→ Tarea pendiente 1:
Responda lo siguiente a partir del fragmento sobre la teología de la prosperidad:
(a) ¿La prosperidad de qué país se presenta como canon para medir si una sociedad es cristiana o no?
(b) ¿Qué precio había que pagar en el fundamentalismo antiguo para estar bien con Dios y alcanzar la salvación?
(c) Según la cita de Mario Vargas Llosa, ¿entre qué opciones pueden elegir hoy los países?
→ Tarea pendiente 2: Reproduzca textualmente el pasaje del fragmento sobre la teología de la prosperidad que comienza en "Una explicación como" y termina en "el presente milenio.".

→ Fragmento seleccionado:

____

Una explicación como ésta interpreta la teología de la prosperidad como un esfuerzo teológico (ideológico) en concordancia con los diversos proyectos políticos y económicos vigentes. Se trataría de una nueva teología orientada desde los centros de poder actual, apologista de la prosperidad estadounidense como canon para medir si una sociedad es cristiana o no, y que conspira contra los intereses de los pueblos latinoamericanos al parecer destinados a la miseria. Esta teología sería, pues, parte de la globalización actual, y tendría la intención de concretizarse como la única expresión teológica “cristiana” válida y acorde con el proyecto globalizador en el presente milenio.
El fundamentalismo antiguo nunca tuvo reparos en identificarse con posiciones políticas y económicas. El neofundamentalismo tampoco. Es más, como se sienten protagonistas y ganadores en el supuesto “fin de la historia”, sale a relucir la soberbia espiritual. Proclaman un Dios que más parece un empresario de Mc Donald’s o de la Toyota. Esto los obliga, en consecuencia, a proclamar un cristianismo lúdico y hedonista, pero también una teología que garantiza la prosperidad material. En el fundamentalismo antiguo, para estar bien con Dios y alcanzar la salvación había que pagar un precio: renegar de la razón. En el neofundamentalismo, para lograr la riqueza (¿anticipo de la salvación plena?) también hay que pagar un precio: aceptar las leyes de la prosperidad. Las coincidencias del neofundamentalismo con el libre mercado son muy evidentes. El laureado novelista peruano —y fallido político— Mario Vargas Llosa dice:
Creo que hoy día, por primera vez, los países pueden elegir ser libres o esclavos, y pueden elegir también ser prósperos o ser pobres. [...] Que hoy día, gracias a la internacionalización de la vida, a la internacionalización de los mercados, de las empresas, de las ideas, de las técnicas, todos los países, aun los más pequeños, aun aquellos que viven en geografías endemoniadas, que carecen totalmente de recursos, que son pequeños o atestados, pueden alcanzar la prosperidad si lo desean y si están dispuestos, por supuesto, a actuar en consecuencia, es decir, a pagar el precio que ello tiene 16.

____

→ Entradas del conjunto de datos:
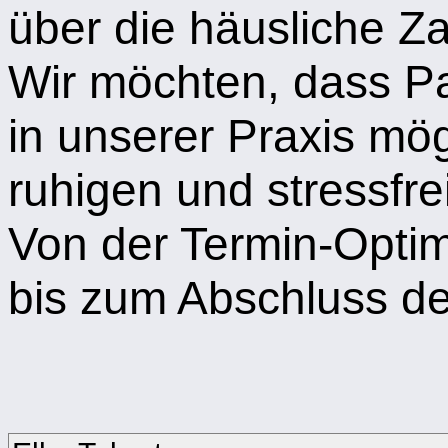
über die häusliche Z
Wir möchten, dass P
in unserer Praxis mög
ruhigen und stressfr
Von der Termin-Optim
bis zum Abschluss d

____

→ Respuesta de tarea 1:
(a) La de Estados Unidos: la prosperidad estadounidense.
(b) Renegar de la razón.
(c) Entre ser libres o esclavos, y entre ser prósperos o ser pobres.

→ Respuesta de tarea 2:
Una explicación como ésta interpreta la teología de la prosperidad como un esfuerzo teológico (ideológico) en concordancia con los diversos proyectos políticos y económicos vigentes. Se trataría de una nueva teología orientada desde los centros de poder actual, apologista de la prosperidad estadounidense como canon para medir si una sociedad es cristiana o no, y que conspira contra los intereses de los pueblos latinoamericanos al parecer destinados a la miseria. Esta teología sería, pues, parte de la globalización actual, y tendría la intención de concretizarse como la única expresión teológica “cristiana” válida y acorde con el proyecto globalizador en el presente milenio.